Transcribe verbatim the stretch of the data from the line containing "ساخته است. پرسشی" through the line containing "ستیزهای زناشویی، خانوادگی و خاندانی بوده است.", including both of those lines and nothing more.

[Collected data]
____________________
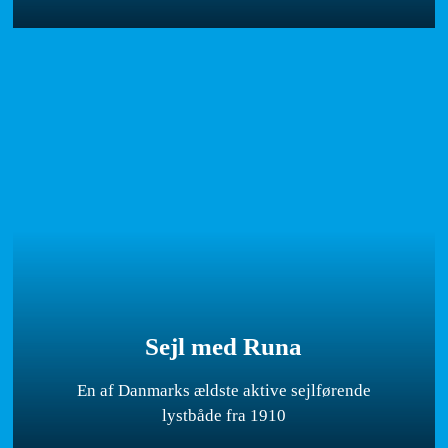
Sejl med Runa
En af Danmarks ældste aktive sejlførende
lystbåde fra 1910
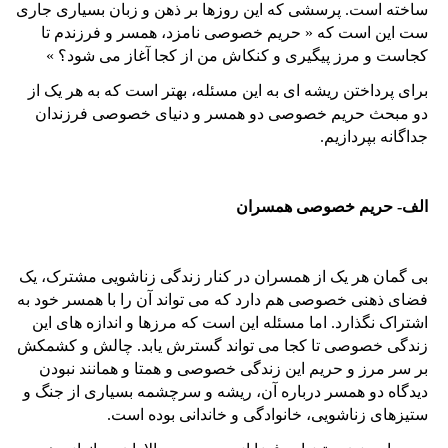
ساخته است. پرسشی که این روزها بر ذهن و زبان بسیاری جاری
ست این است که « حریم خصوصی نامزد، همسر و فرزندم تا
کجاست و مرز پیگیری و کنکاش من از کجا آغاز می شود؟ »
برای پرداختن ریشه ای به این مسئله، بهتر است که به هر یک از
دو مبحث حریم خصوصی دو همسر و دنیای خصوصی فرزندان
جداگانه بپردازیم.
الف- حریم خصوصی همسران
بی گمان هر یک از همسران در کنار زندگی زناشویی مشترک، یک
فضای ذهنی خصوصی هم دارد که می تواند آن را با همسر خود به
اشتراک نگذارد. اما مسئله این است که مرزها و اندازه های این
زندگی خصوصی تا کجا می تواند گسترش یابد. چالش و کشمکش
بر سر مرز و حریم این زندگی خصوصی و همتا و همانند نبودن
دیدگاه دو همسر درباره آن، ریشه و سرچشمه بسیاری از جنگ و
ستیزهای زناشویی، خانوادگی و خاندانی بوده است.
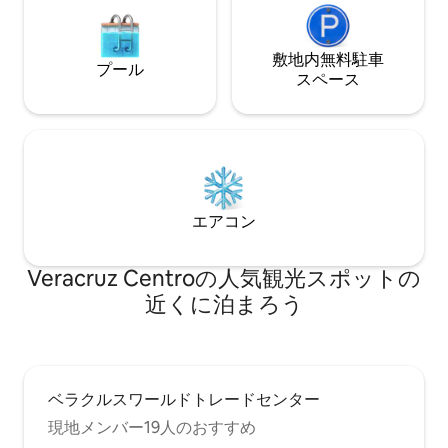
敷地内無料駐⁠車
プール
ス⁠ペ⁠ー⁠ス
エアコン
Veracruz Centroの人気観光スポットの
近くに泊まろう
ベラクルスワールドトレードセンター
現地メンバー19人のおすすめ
____________________
*TASK RESPONSE:*
ساخته است. پرسشی که این روزها بر ذهن و زبان بسیاری جاری
ست این است که « حریم خصوصی نامزد، همسر و فرزندم تا
کجاست و مرز پیگیری و کنکاش من از کجا آغاز می شود؟ »
برای پرداختن ریشه ای به این مسئله، بهتر است که به هر یک از
دو مبحث حریم خصوصی دو همسر و دنیای خصوصی فرزندان
جداگانه بپردازیم.
الف- حریم خصوصی همسران
بی گمان هر یک از همسران در کنار زندگی زناشویی مشترک، یک
فضای ذهنی خصوصی هم دارد که می تواند آن را با همسر خود به
اشتراک نگذارد. اما مسئله این است که مرزها و اندازه های این
زندگی خصوصی تا کجا می تواند گسترش یابد. چالش و کشمکش
بر سر مرز و حریم این زندگی خصوصی و همتا و همانند نبودن
دیدگاه دو همسر درباره آن، ریشه و سرچشمه بسیاری از جنگ و
ستیزهای زناشویی، خانوادگی و خاندانی بوده است.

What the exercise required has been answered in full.